Now that I know why I chose being both feminine and fat, I also know it wasn’t about choice, but more about acceptance; about embracing the truth instead of hunting some unreachable goal. There is a choice to be made when we, as a minority, stand on the road to our life. Do we choose to go in the direction that is the norm, and try to best fit into that path, or do we choose the yellow brick road that leads to our own identity, unpacking the lessons we were taught on how to be a “correct” person along the way?
There is no inclusion, no freedom to gain, if we do not dismantle the structures which we create because we haven’t been taught any other way. Queerness used to be the opposite of the normal. Anyone who didn’t fit into social norms was queer, so by that definition, fat liberation is queer liberation.
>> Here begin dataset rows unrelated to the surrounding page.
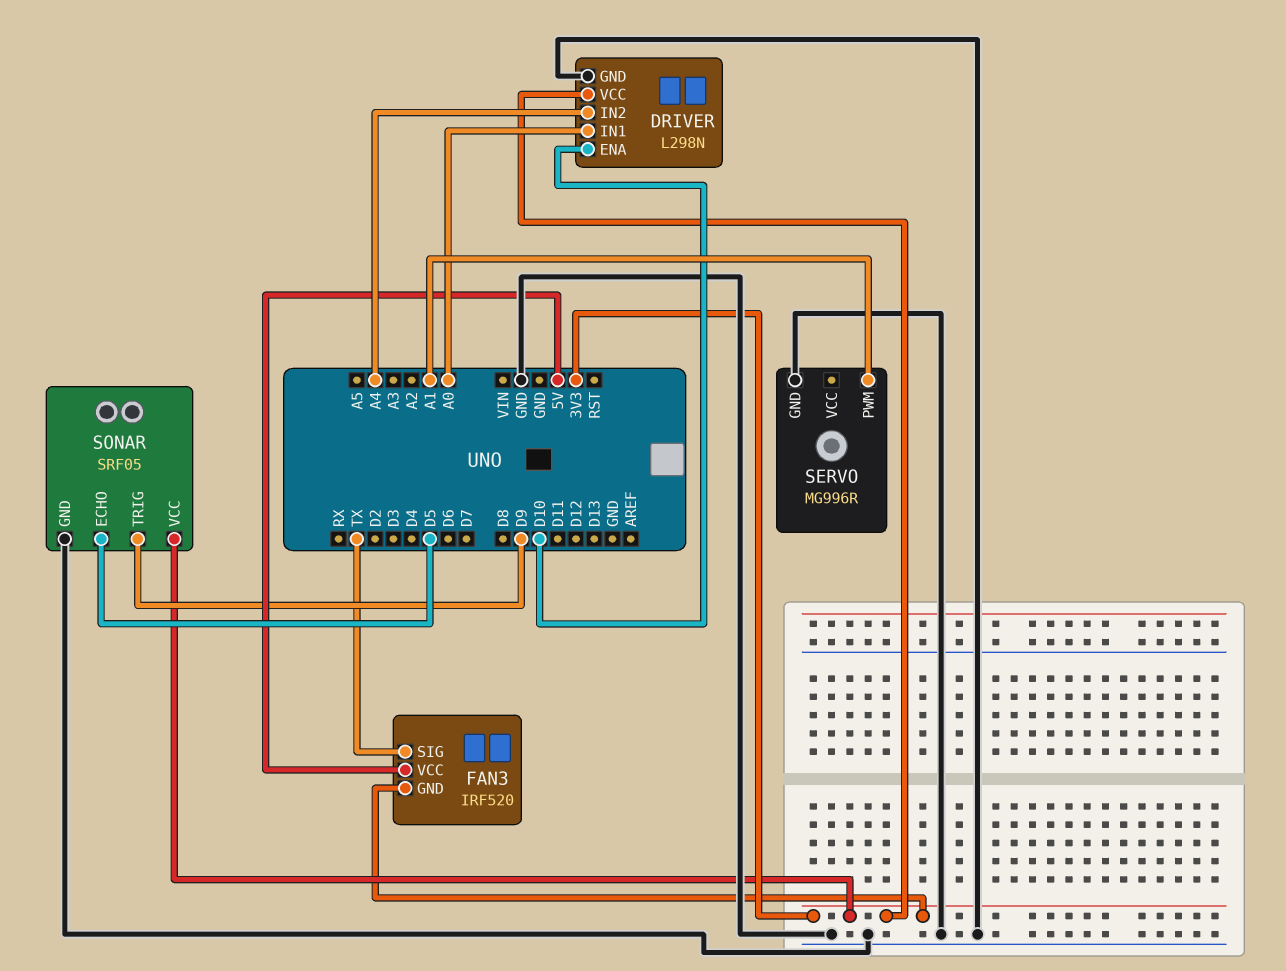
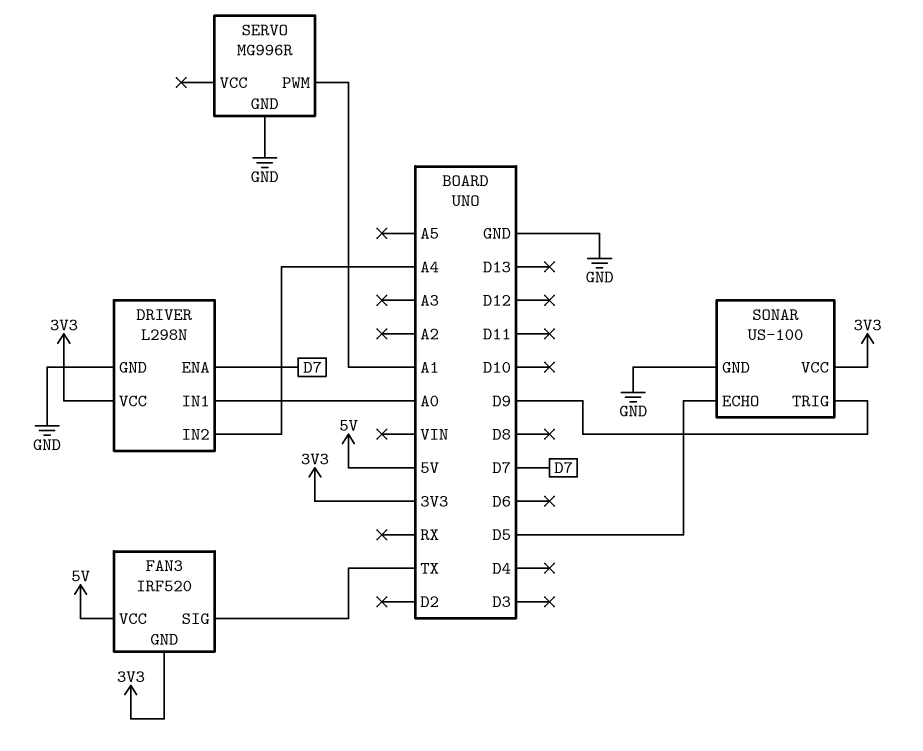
DRIVER pin ENA: D10 -> D7
SONAR: SRF05 -> US-100

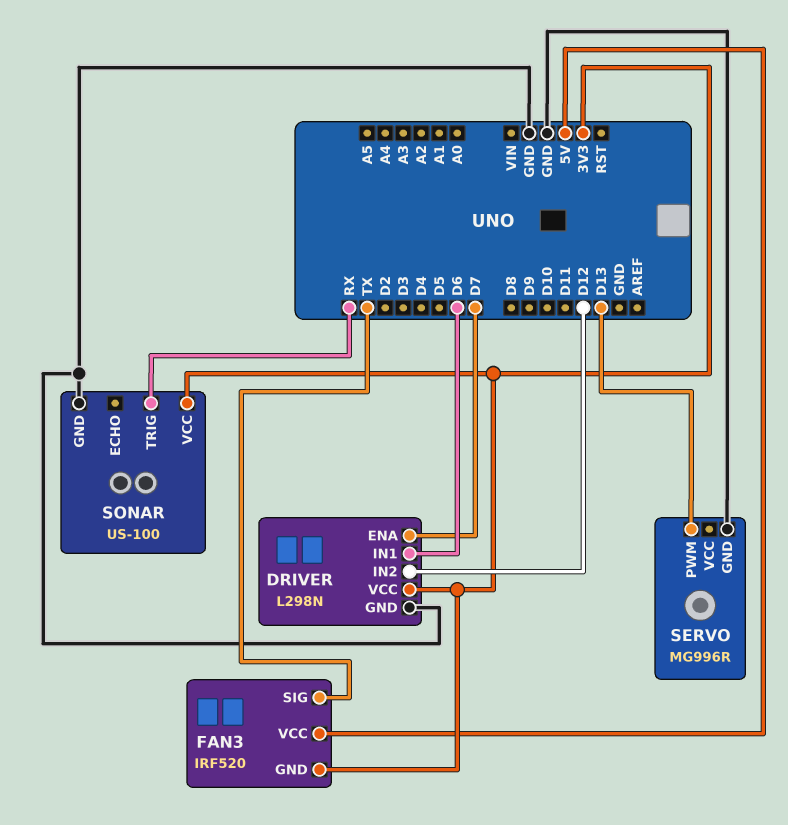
DRIVER pin IN1: A0 -> D6
DRIVER pin IN2: A4 -> D12
SERVO pin PWM: A1 -> D13
SONAR pin ECHO: D5 -> none
SONAR pin TRIG: D9 -> RX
What freedom is to be gained, if liberation only includes those who pass into society’s other norms of whiteness, cisness, straight-acting masculinity and thinness, to name a few? Do we fight just so that we can assimilate, and become that of the man who used to oppress us? A wise person once said, “no pride for some of us, without liberation for all of us,” so why celebrate the liberation of those below the glass ceiling, when others can’t even reach the ladder that you stood on?